Town of Minocqua.org

MINOCQUA – A proposal to reshape a hillside just south of the Island of Minocqua to allow construction of a short sidewalk will cost over $100,000, according to early estimates from the Wisconsin Department of Transportation (DOT).

The town board took up the issue Tuesday night. There is a sidewalk on the west side of the U.S. Highway 51 bridge. But going south toward Manitou Park, there is only a grass path (a portion has blacktop) that disappears into the hillside. That forces pedestrians to step into the lane of traffic to bypass the retaining wall. On the east side of the highway there is a sidewalk from Country Club Road to the downtown. There, too, pedestrians and bicyclists have to cross the busy highway to reach it.
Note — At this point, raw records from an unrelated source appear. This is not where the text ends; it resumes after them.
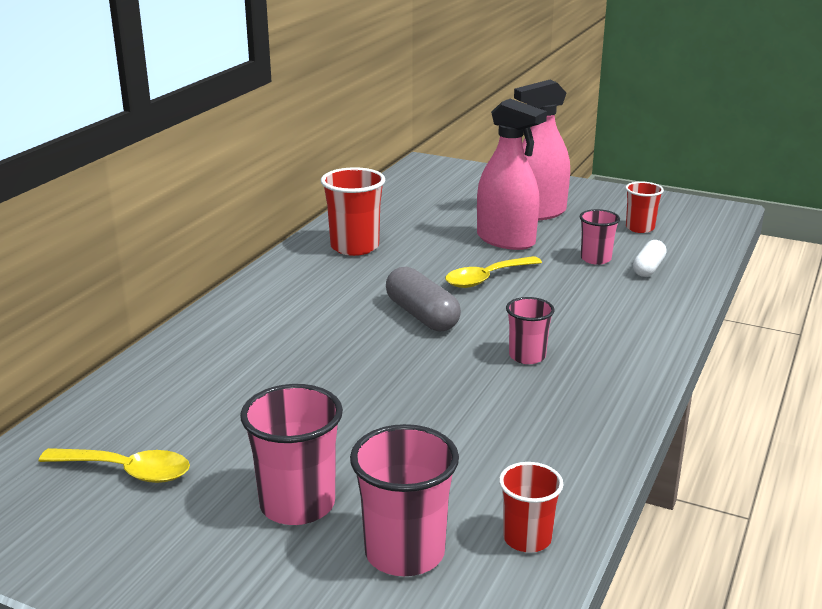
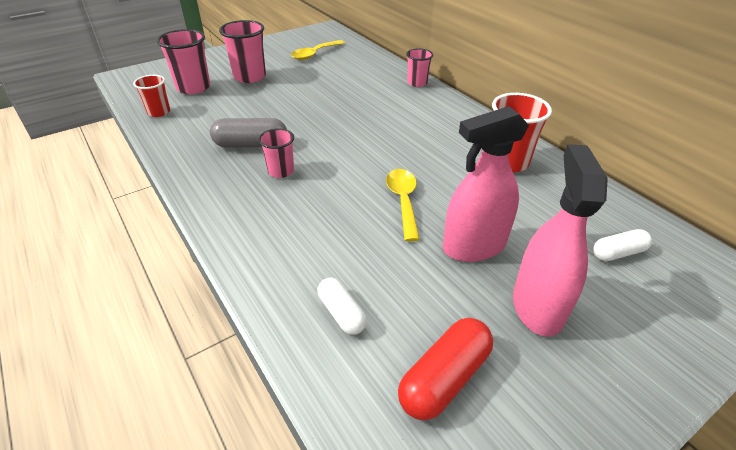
camera: 120 degrees right, 15 degrees up
grey capsule [386,267,461,332] -> grey capsule moved to [210,118,287,148]
pink cup [579,209,620,265] -> pink cup moved to [406,48,433,87]
red cup [625,181,664,233] -> red capsule [398,318,493,420]
none -> white capsule [593,229,652,261]

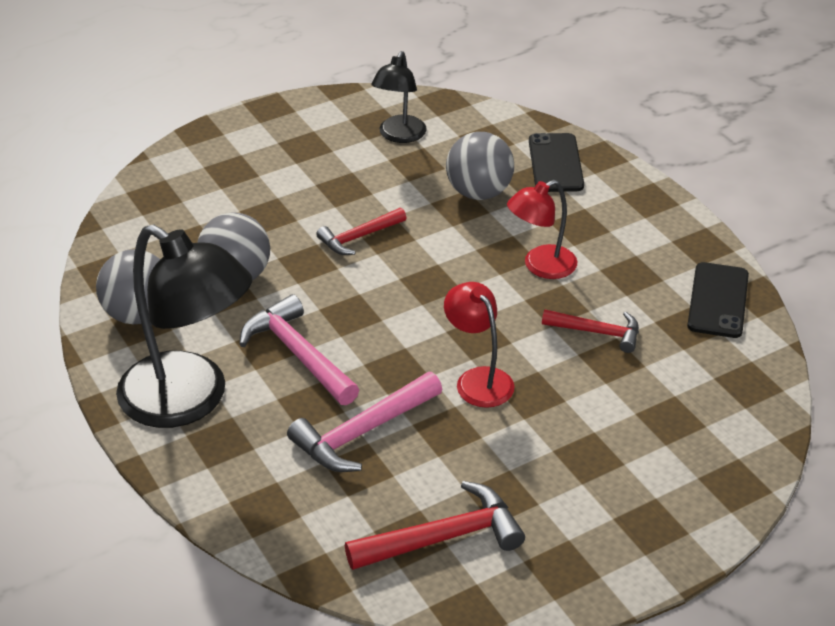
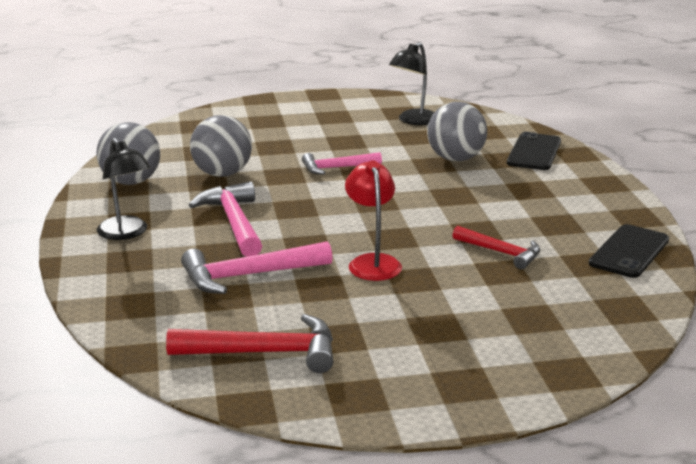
camera: 20 degrees right, 15 degrees down
black lamp [116,224,252,428] -> black lamp [97,138,151,240], size x0.53
red hammer [316,208,406,255] -> pink hammer [302,152,382,175]
red lamp [507,180,577,279] -> none

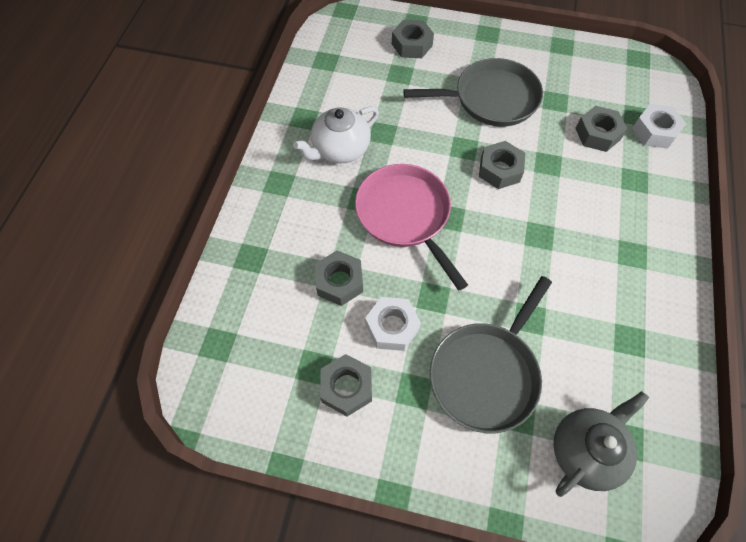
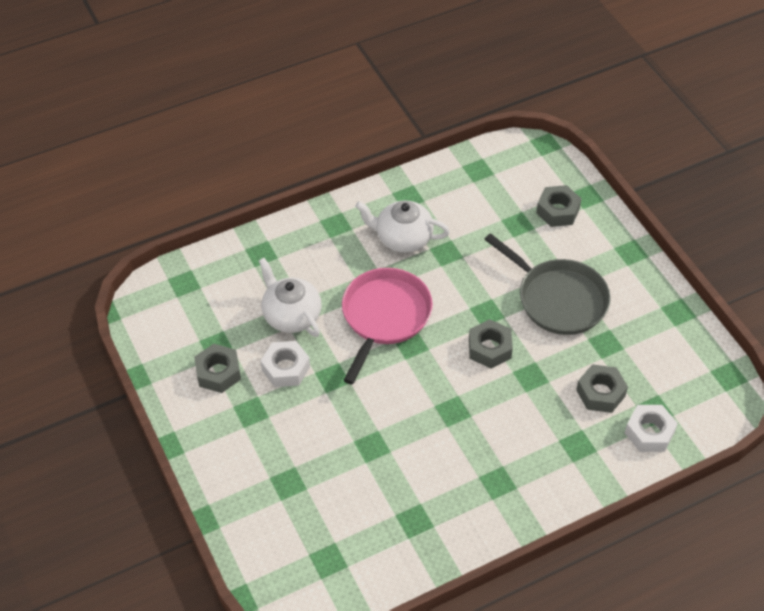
camera: 50 degrees right, 10 degrees down
grey nut [315,250,363,306] -> white teapot [259,258,322,337]
grey pan [430,276,552,433] -> none
grey teapot [553,391,649,497] -> none

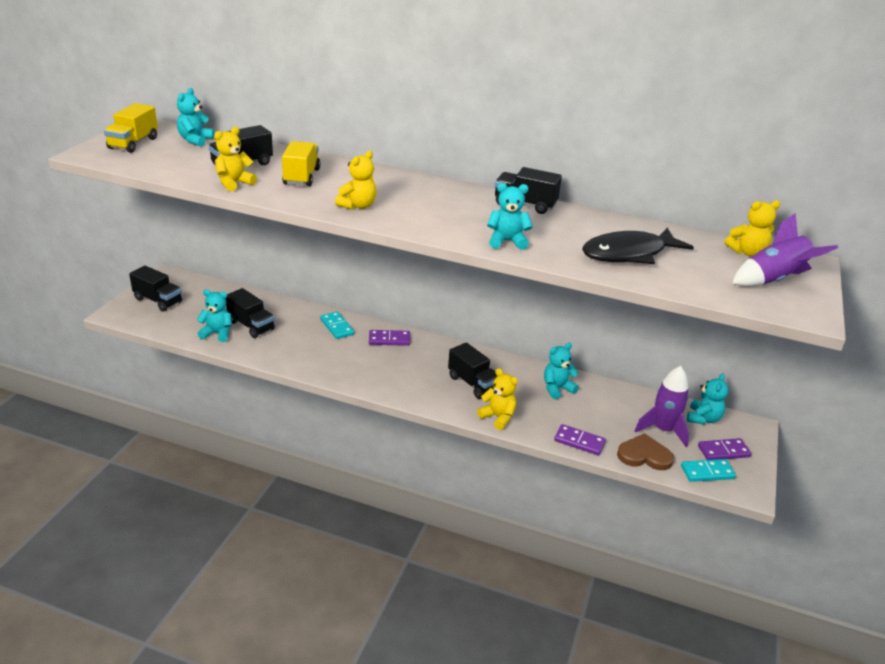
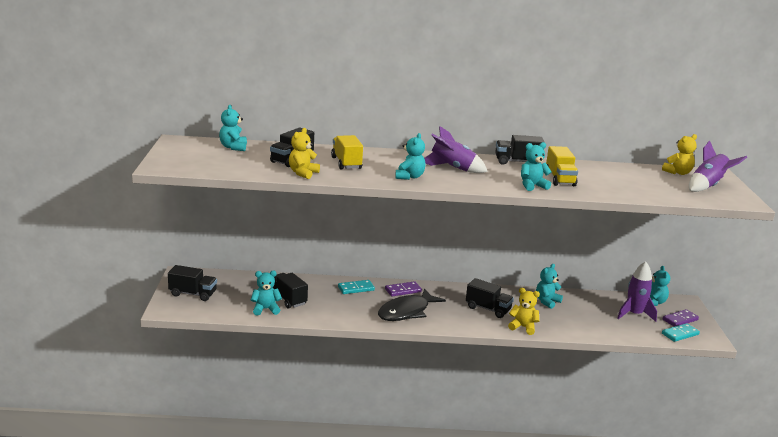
camera: 20 degrees left, 10 degrees down
yellow truck [104,103,158,153] -> yellow truck moved to [546,146,578,186]
black truck [226,288,275,338] -> black truck turned 150 degrees counterclockwise [273,273,308,309]
turquoise domino [320,311,354,339] -> turquoise domino turned 60 degrees counterclockwise [338,280,375,294]
yellow teddy bear [335,151,377,209] -> turquoise teddy bear [395,133,425,180]
purple domino [554,424,606,455] -> none
black fish [582,228,694,264] -> black fish moved to [378,289,446,321]
brown heart [617,433,674,470] -> none
none -> purple rocket [424,126,488,173]

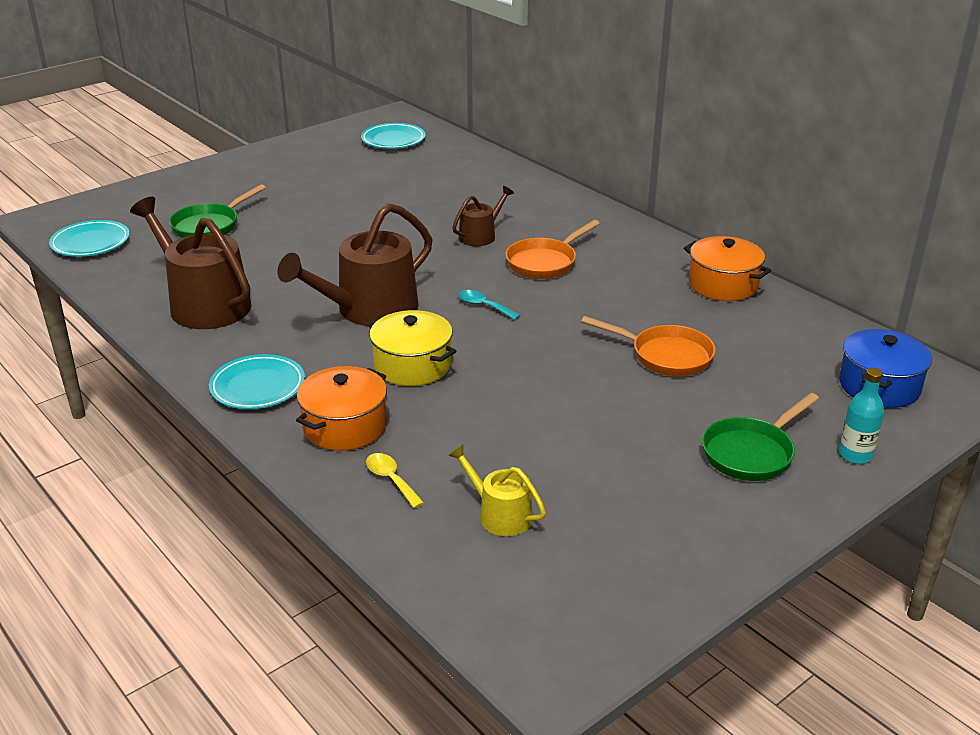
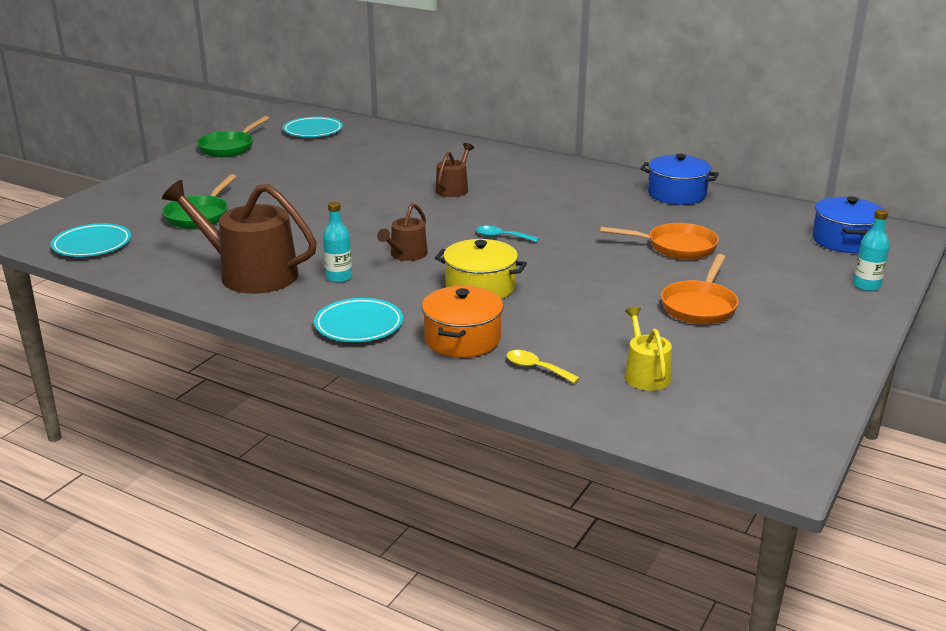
camera: 20 degrees left, 5 degrees down
brown watering can [277,203,433,326] -> brown watering can [377,203,428,261], size x0.51
yellow watering can [448,445,546,536] -> yellow watering can turned 60 degrees clockwise [625,307,672,391]
orange pan [505,220,600,279] -> orange pan moved to [661,254,739,325]
orange pot [684,236,771,301] -> blue pot [640,153,719,205]
green pan [702,393,819,481] -> green pan moved to [197,116,269,157]
none -> turquoise bottle [323,201,352,283]

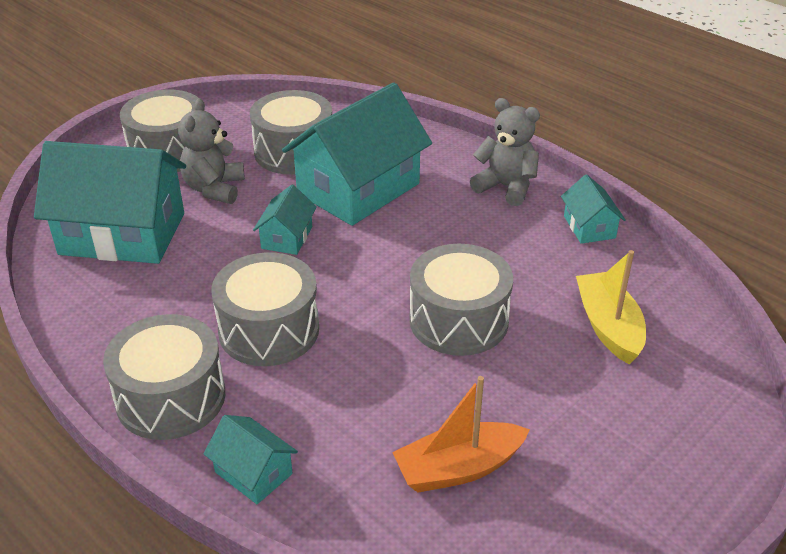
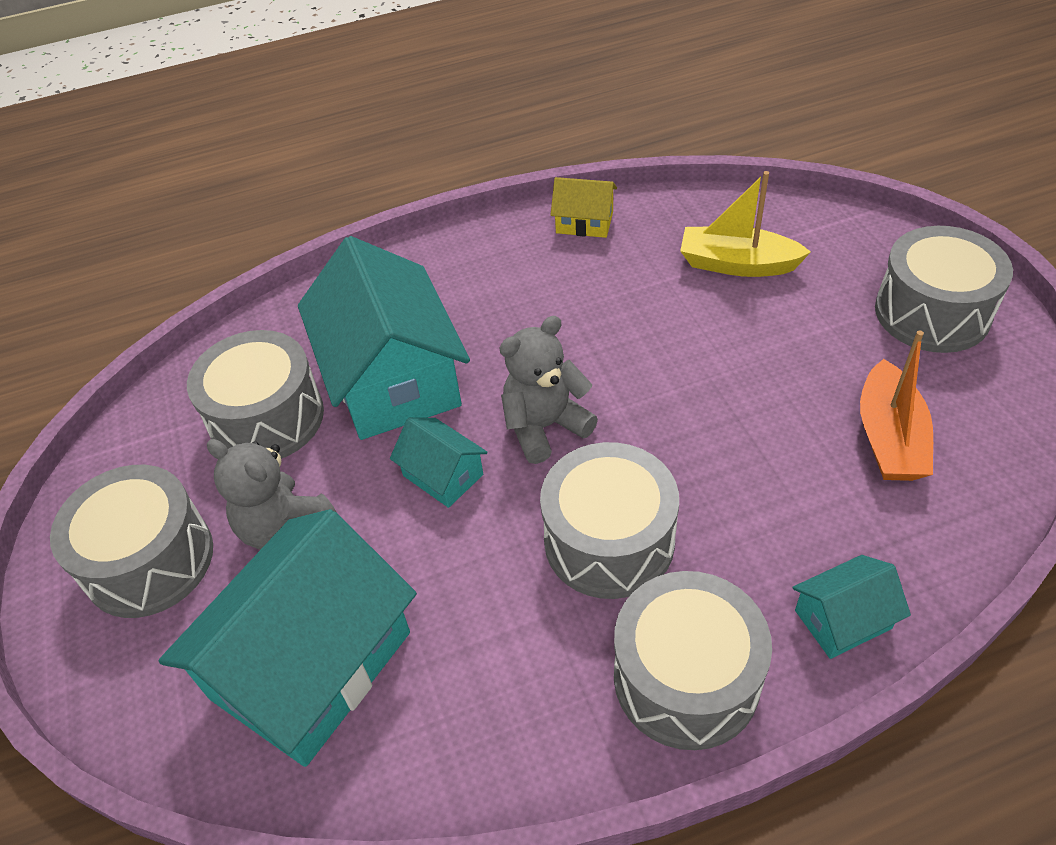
camera: 60 degrees left, 10 degrees up
grey drum [409,244,513,356] -> grey drum moved to [875,226,1013,353]
grey teddy bear [470,98,540,206] -> grey teddy bear moved to [500,316,598,464]
turquoise house [561,174,626,244] -> yellow house [551,177,617,238]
Town Chairman Mark Hartzheim said it was a “ridiculous situation” to have a sidewalk go nowhere, especially in a community dependent on tourism traffic and with downtown attractions and events. “We should be willing to spend some money to correct the situation,” he said.

The DOT plans to repave just under a mile of U.S. Highway 51 South in the summer of 2024 from just south of Manitou Park to the bridge. But the hillside reconstruction was not in those long-range plans. Its Bureau of Structures came up with a preliminary estimate of $450,000 to reconstruct the entire retaining wall. But Minocqua town officials don’t believe the entire wall has to be redone to accommodate the sidewalk extension. The DOT apparently now agrees and says it would spend upwards of $100,000 to replace whatever is needed to get the sidewalk extended. It will fund a preliminary design “seeking the lowest cost alternative.”

In turn, the DOT wants the town board to cost-share the project. “Without a number (of the town’s cost sharing) they won’t proceed,” Director of Public Works Mark Pertile said of the DOT’s potential refusal to reconstruct the retaining wall. The DOT considers the current retaining wall to be in good condition and absent the sidewalk, it probably would not have to be redone. The proposed sidewalk is completely within the DOT’s right-of-way. The town board with some reluctance agreed to spend upwards $50,000 on the sidewalk extension.

The motion to cost share, which did not allocate the dollars, passed 4-1 with Supervisor Billy Fried in opposition. “A lot of things have been thrown at us the past six months,” Fried said, citing getting town roads in shape, the potential cost of redoing the road over Dam Road, reconstruction of the downtown fishing pier and projected Island infrastructure work.